Quispe_CSCI2275_FinalProject

For my final project, I will be creating a program that will read in election data from the 2020 election of every county in the US. This information will be of the election percentages and voter count for each presidential candidate and I will use this information to create a model from the first and second digits of each voter count to create a graph based on Benford’s Law. Benford’s Law is an observation about the frequency distribution of leading digits in many real-life sets of numerical data. Curiously, the frequency distribution creates a “universal” curve that many real-life data sets follow and I aim to create similar distributions to compare how well the election data matches up with Benford’s Law. Such comparisons are used to serve as a way to flag data for fraud or tampering and, amongst allegations of fraud in this current election, I aim to do this as well.

To store the data and interact with it, I plan to use a Binary Search Tree and Linked List to create nodes for each individual county and their election results. The two data structures will be connected together. The BST will store nodes with unique county names but given that some counties have the same name, each BST node will also have a linked list object which will hold all other counties that have the same name. The BST will be organized in alphabetical order according to the name of a county. Program Note: when asked to type in the candidate name enter either "Trump" or "Biden" not their full name like "Joe Biden"

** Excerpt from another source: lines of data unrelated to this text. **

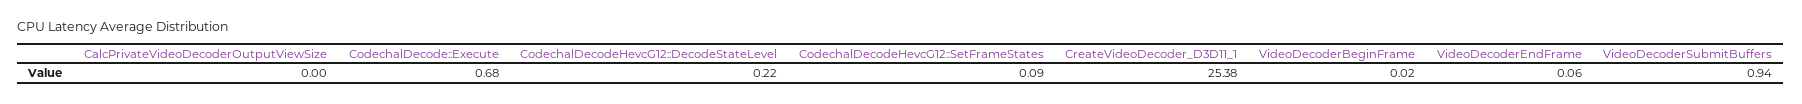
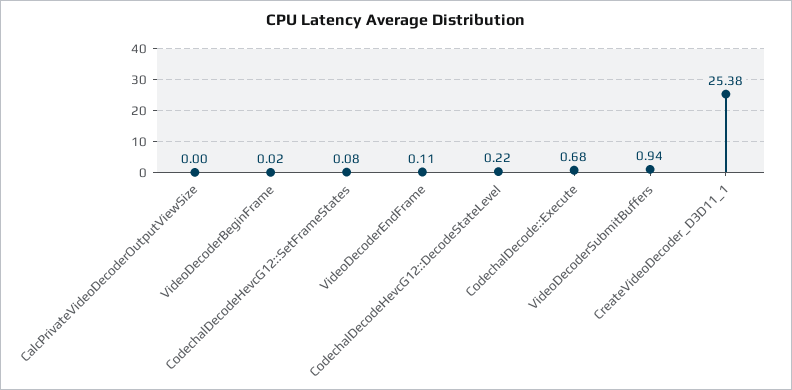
  {
    "CalcPrivateVideoDecoderOutputViewSize": 0,
    "CodechalDecode::Execute": 0.68,
    "CodechalDecodeHevcG12::DecodeStateLevel": 0.22,
-   "CodechalDecodeHevcG12::SetFrameStates": 0.09,
+   "CodechalDecodeHevcG12::SetFrameStates": 0.08,
    "CreateVideoDecoder_D3D11_1": 25.38,
    "VideoDecoderBeginFrame": 0.02,
-   "VideoDecoderEndFrame": 0.06,
+   "VideoDecoderEndFrame": 0.11,
    "VideoDecoderSubmitBuffers": 0.94
  }

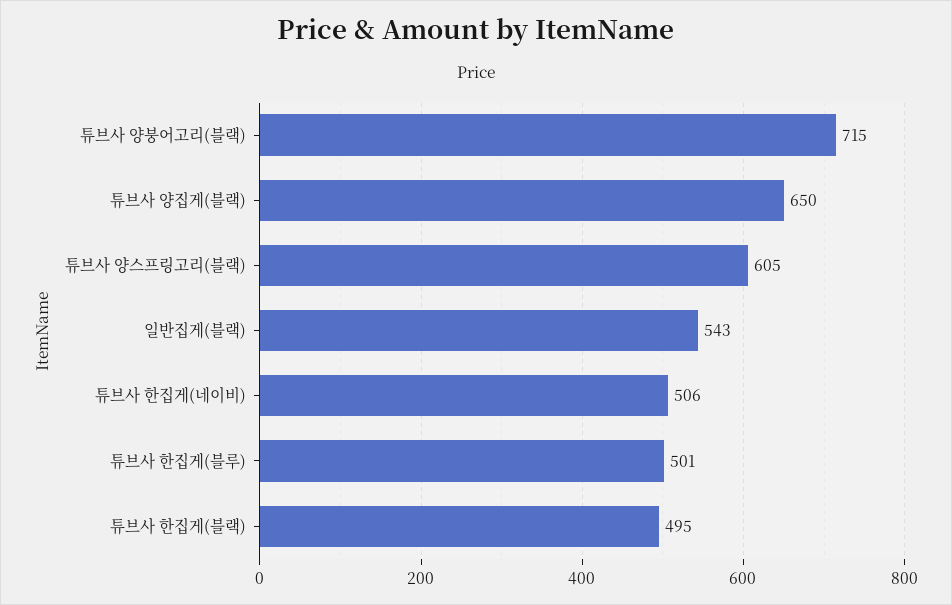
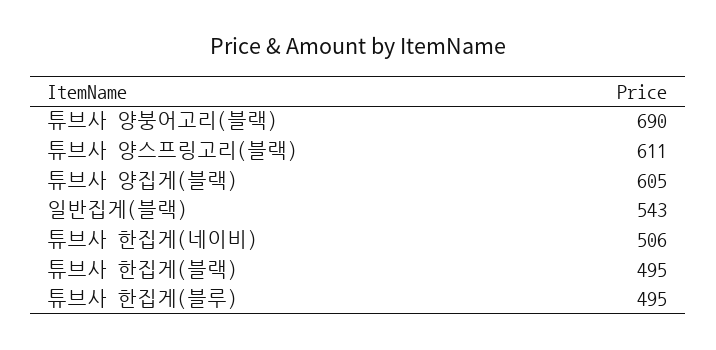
  {
-   "튜브사 양붕어고리(블랙)": 715,
+   "튜브사 양붕어고리(블랙)": 690,
-   "튜브사 양집게(블랙)": 650,
+   "튜브사 양집게(블랙)": 605,
-   "튜브사 양스프링고리(블랙)": 605,
+   "튜브사 양스프링고리(블랙)": 611,
    "일반집게(블랙)": 543,
    "튜브사 한집게(네이비)": 506,
-   "튜브사 한집게(블루)": 501,
+   "튜브사 한집게(블루)": 495,
    "튜브사 한집게(블랙)": 495
  }

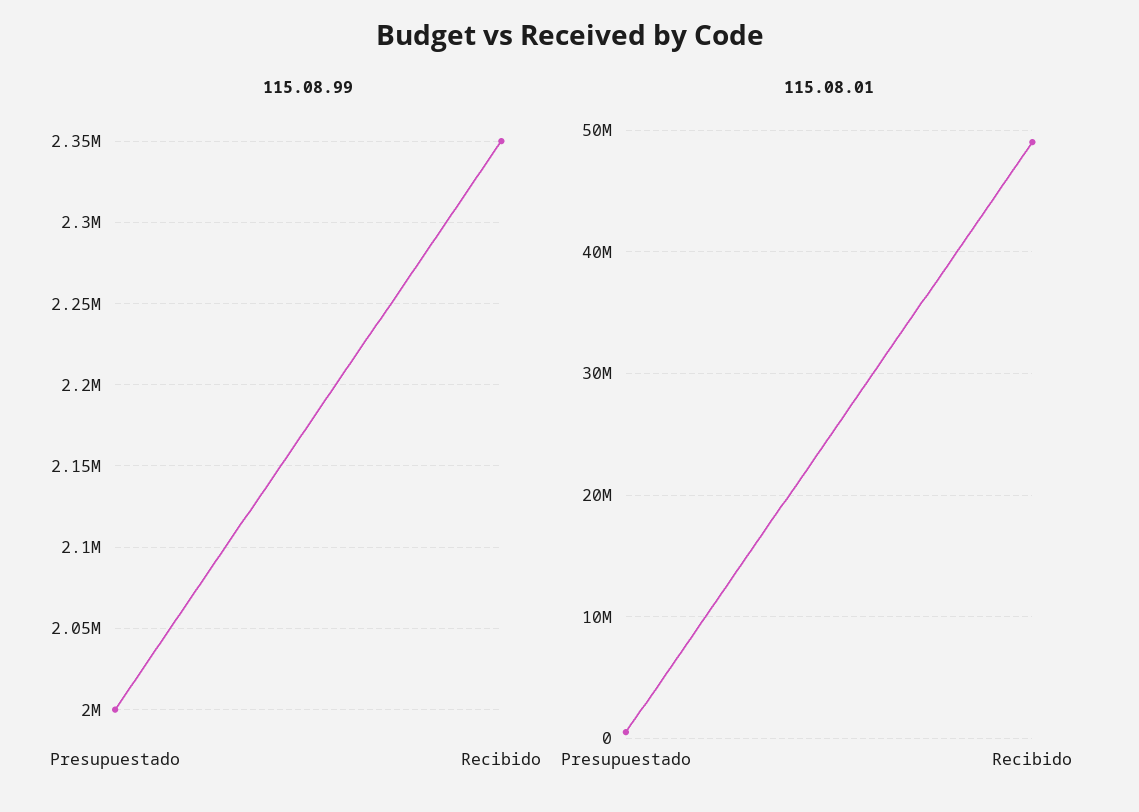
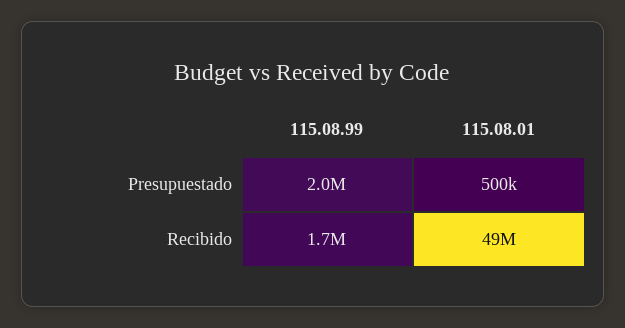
  {
    "115.08.99": {
      "Presupuestado": 2000000,
-     "Recibido": 2350000
+     "Recibido": 1700000
    },
    "115.08.01": {
      "Presupuestado": 500000,
      "Recibido": 49000000
    }
  }

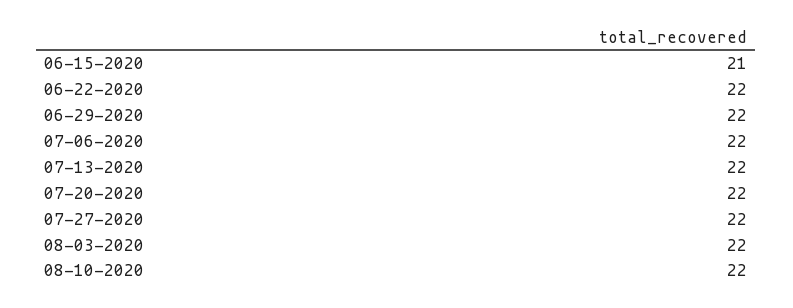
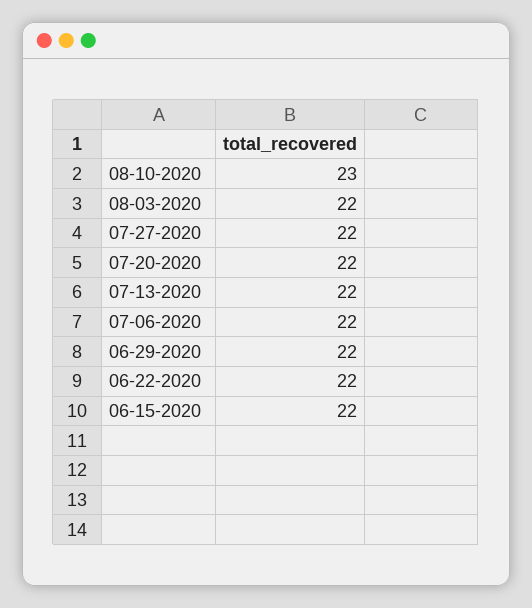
  {
-   "06-15-2020": 21,
+   "06-15-2020": 22,
    "06-22-2020": 22,
    "06-29-2020": 22,
    "07-06-2020": 22,
    "07-13-2020": 22,
    "07-20-2020": 22,
    "07-27-2020": 22,
    "08-03-2020": 22,
-   "08-10-2020": 22
+   "08-10-2020": 23
  }

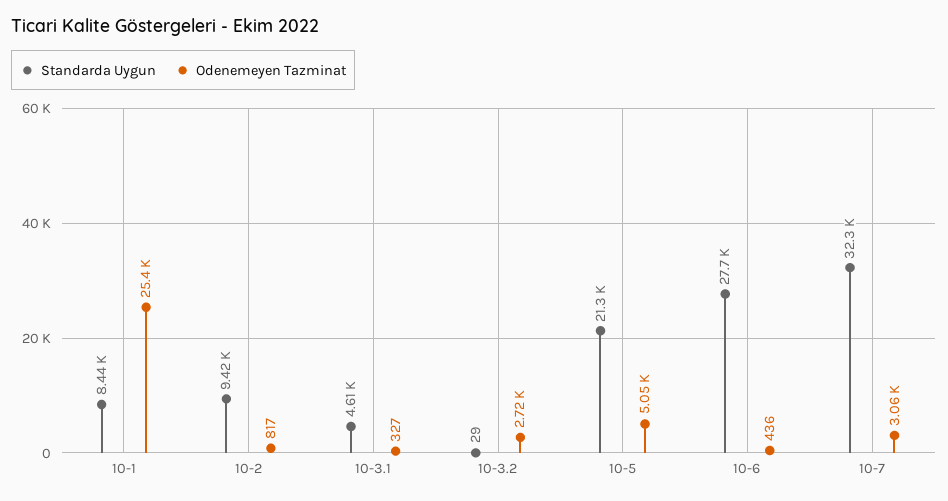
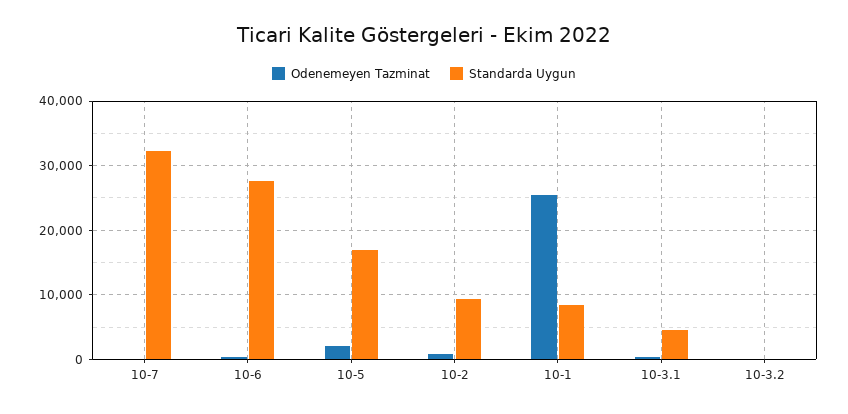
  {
    "Standarda Uygun": {
      "10-1": 8440,
      "10-2": 9420,
      "10-3.1": 4610,
      "10-3.2": 29,
-     "10-5": 21300,
+     "10-5": 17000,
      "10-6": 27700,
      "10-7": 32300
    },
    "Odenemeyen Tazminat": {
      "10-1": 25400,
      "10-2": 817,
      "10-3.1": 327,
-     "10-3.2": 2720,
+     "10-3.2": 0,
-     "10-5": 5050,
+     "10-5": 2000,
      "10-6": 436,
-     "10-7": 3060
+     "10-7": 0
    }
  }

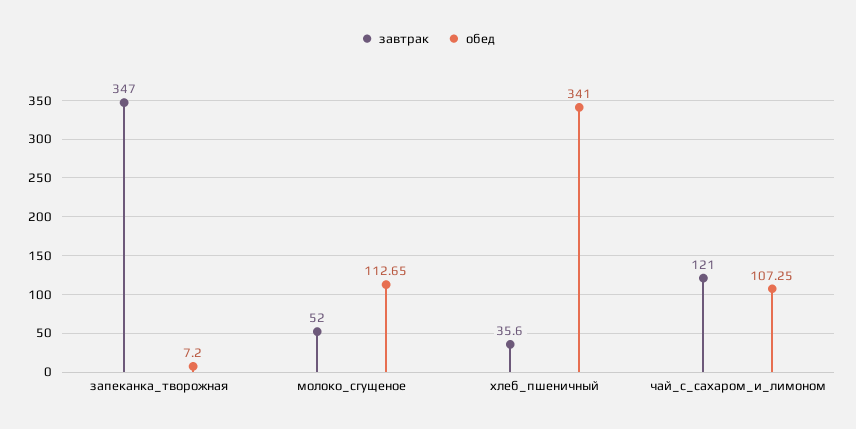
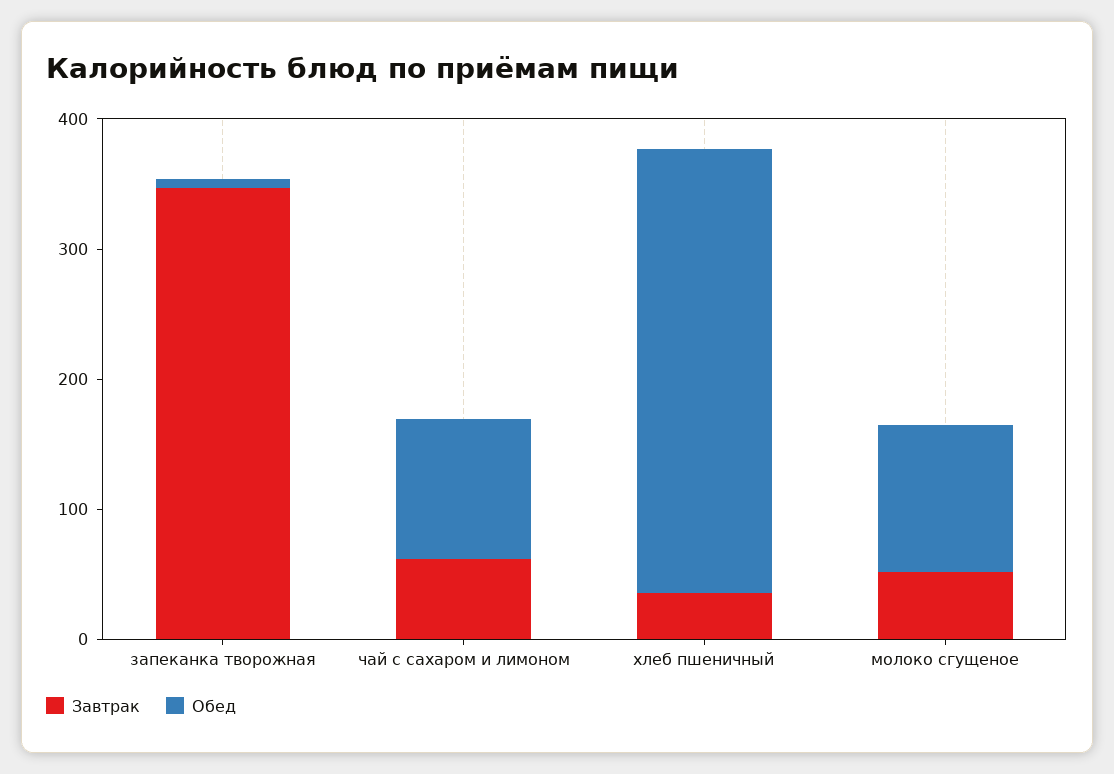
  {
    "завтрак": {
      "запеканка_творожная": 347,
      "молоко_сгущеное": 52,
      "хлеб_пшеничный": 35.6,
-     "чай_с_сахаром_и_лимоном": 121
+     "чай_с_сахаром_и_лимоном": 60
    },
    "обед": {
      "запеканка_творожная": 7.2,
      "молоко_сгущеное": 112.65,
      "хлеб_пшеничный": 341,
      "чай_с_сахаром_и_лимоном": 107.25
    }
  }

When running the code, please use allElectionData.txt. All of the functions work to my knowledge but please let me know if you do find a bug. When calling option 10, compare the expected and actual relative frequencies. Large deviations from the expected relative frequencies is often a sign of data manipulation. However, when running the Benford's test on a specific state (stateBenford() not countryBenford()), you'll find that there is much more deviation when running the test on states because the data set is much smaller. In the 2020 election, many have tried to claim fraud in several key states using the results from a Benford's Law test on a given state's election data as proof. However, running this test on such a small data set produces highly skewed results. I've included the ability to run the test on states for learning-purposes but is otherwise useless in a real-world context. For clarification when interpreting the results from my program I’d advise that you watch this video about Benford’s law. You only have to watch up to 5 minutes to get a sense of what’s happening. https://www.youtube.com/watch?v=vIsDjbhbADY

About Election Data

I got all of the election data I used in this program from Politico.com. Unfortunately, they did not have data on Alaskan counties when I was creating a data file so it is not included in the published file. However, there are still 3,111 counties in the current file which is sufficient to create a reliable Benford analysis. There's also a few key US counties that are missing from the data file such as Los Angeles County, San Bernardino County, and other large counties. These counties happen to be some of the biggest in the USA so I'm rationalizing their absence to them not having an official ballot count at the time I created this data file. Nonetheless, their absence will not have a dramatic affect on the outcome of the analysis.

Command Lines

g++ finalProject.cpp BBST.cpp LL.cpp -std=c++11 -o finalProject

to load in file...

./finalProject allElectionData.txt

Functions

  1. printInOrderBBST() -This will print out all of the counties in the BBST and all the counties from within the linked lists of each BST node.
  2. winningCountiesForState() -This will return all of the counties that a candidate won in a given state
  3. countiesWithMinVoters() -This will return counties with a given minimum voter registration amount. For example, maybe you want to see which counties have more than 150,000 registered voters in Colorado.
  4. closeElections() -This will return all of the counties where the difference between Trump and Biden’s percentage points were within 2% of each other otherwise known as a close election.
  5. printCountyStatistics() -For a given county, this will print out all of the statistics that have to do with that county.
  6. countryBenford_first() -This will run a Benford’s Law test for the entire country to find the distribution of the first digit of every voter count for a particular candidate.Follow with option 10 to find the actual distribution of relative frequencies.
  7. countryBenford_second() -This will run a Benford’s Law test for the entire country to find the distribution of the second digit of every voter count for a particular candidate. Follow with option 10 to find the actual distribution of relative frequencies.
  8. stateBenford_first() -This will run a Benford’s Law test for the entire country to find the distribution of the first digit of every voter count for a given candidate in a given state. Follow with option 10 to find the actual distribution of relative frequencies.
  9. stateBenford_second() -This will run a Benford’s Law test for the entire country to find the distribution of the second digit of every voter count for a given candidate in a given state. Follow with option 10 to find the actual distribution of relative frequencies.
  10. showBenfordStats() -This will show the distribution of relative frequencies for each digit of a given data set. You will be asked to input what type of Benford’s test you used. If you used the second degree Benford’s test, type in “Second” otherwise type in “First”. In the code, I provide the expected the relative frequencies when this function is called.